General Data Protection Regulation
As of May 2018 the law around data collection and protection is changing so it is important that you know where you stand with us as a business. The following page should provide you with all the necessary information, however if you are unsure of anything please contact us and we will be happy to answer any questions you may have.
Ways in which we collect data…
As an online retail store it is necessary that we collect personal data to allow us to communicate with you and process your order. Please be aware that you are providing us with your personal data when you complete the following actions on www.mayaofglastonbury.co.uk:
Email: If you send us an email, we will have access to your email address and any other information you chose to provide us with.
Contact Us: If you complete the contact form on our “Contact us” page, we will receive your email address, name and any other information you wish to provide us with.
Comments: If you comment on any of the products on our website, we will receive your name and any other information you wish to provide us with.
Orders: If you make an order on our website, we will receive your name, address, phone number and any other information you wish to provide us with. Your payment details are taken by our third party payment portals, Stripe and Paypal. This data is stored securely by these portals and their privacy policies can be found Here for Stripe and Here for Paypal.
The only people who have access to the Stripe and Paypal accounts that collect your financial data are the proprietors of Maya of Glastonbury, and this information is never shared. It should also be noted that we do not have full access to all your financial data through these payment portals – information such as your card number is kept securely by the payment portal itself – please see their privacy policies for more details.

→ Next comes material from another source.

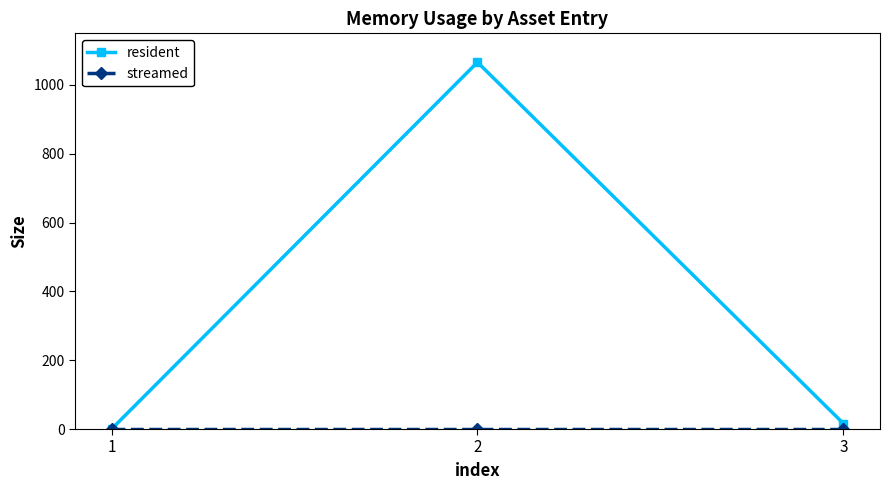

What is the greatest value displayed?

1066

What do we do with your data?
Not much! We need your data to be able to provide you with the service you need to order and receive your products, and to address any issues that may arise following this process. We keep order details for our own records and at most we may revisit data in order to build a general customer profile. This is so we have more information on who to aim our marketing at, so we are targeting people who are actually interested in seeing what we have to offer rather than becoming a nuisance to people who don’t want to see. We do not currently have a newsletter and if, in the future, we decide to launch one, we will always ask individual permission prior to sending one out. We will never send communications unless you have specifically said you would like to receive them and we will never share your personal data with anyone else.
Access to your data…
If, at any time, you are unsure of what data we have collected and how we are storing or using this data, you have the right to request full access and we will provide you with an exact history of how your data has been used.

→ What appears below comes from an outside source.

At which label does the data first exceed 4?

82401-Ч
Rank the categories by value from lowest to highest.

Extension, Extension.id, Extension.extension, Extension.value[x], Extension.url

Where is your data stored?
We collect your data when you enter it manually into our WordPress website, we do not collect any other data from you without you knowing. Your personal details and financial data, as previously mentioned, are stored either with Stripe, or Paypal, depending on which payment method your choose.
How long do you keep my data?
Maya of Glastonbury will keep Order information and the personal data associated with those orders for no more than 5 years.

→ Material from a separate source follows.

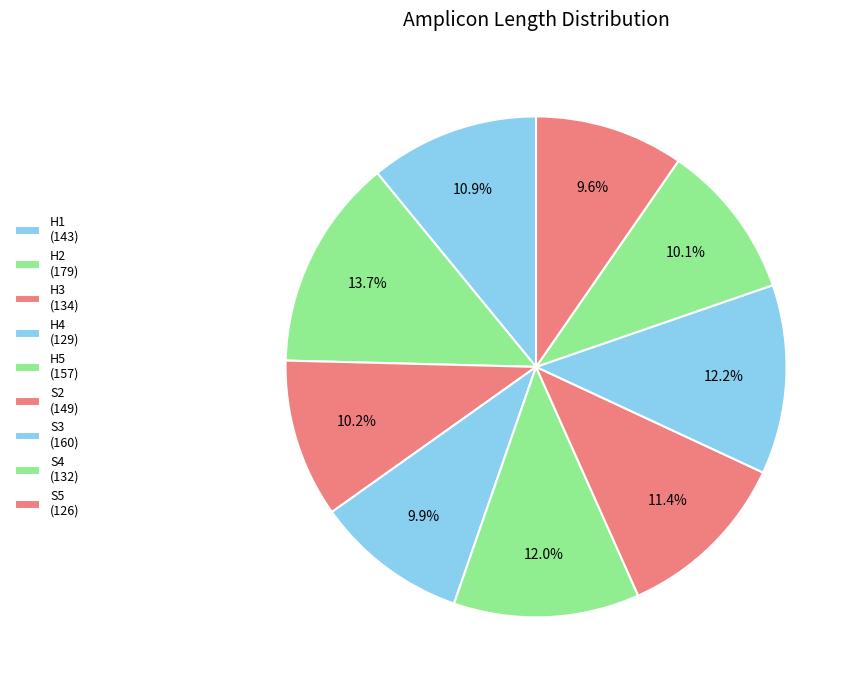

How many segments does this pie chart have?

9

If, at any time, you would like us to delete your personal data from our records, you are within your right to request we do so. Please contact us and we will delete your data immediately.
Please note: if you are unhappy with the way we are handling your data, you can make an official complaint with the Information Commissioner’s Office. Please visit their website here for more details.
In the unlikely event of a data breach, we will inform you immediately using the contact details you have provided us with, and will work quickly with our partners to resolve the issue.
At all times you have…
the right to be informed;
the right of access;
the right to rectification;
the right to erasure;
the right to restrict processing;
the right to data portability;
the right to object; and
the right not to be subject to automated decision-making including profiling.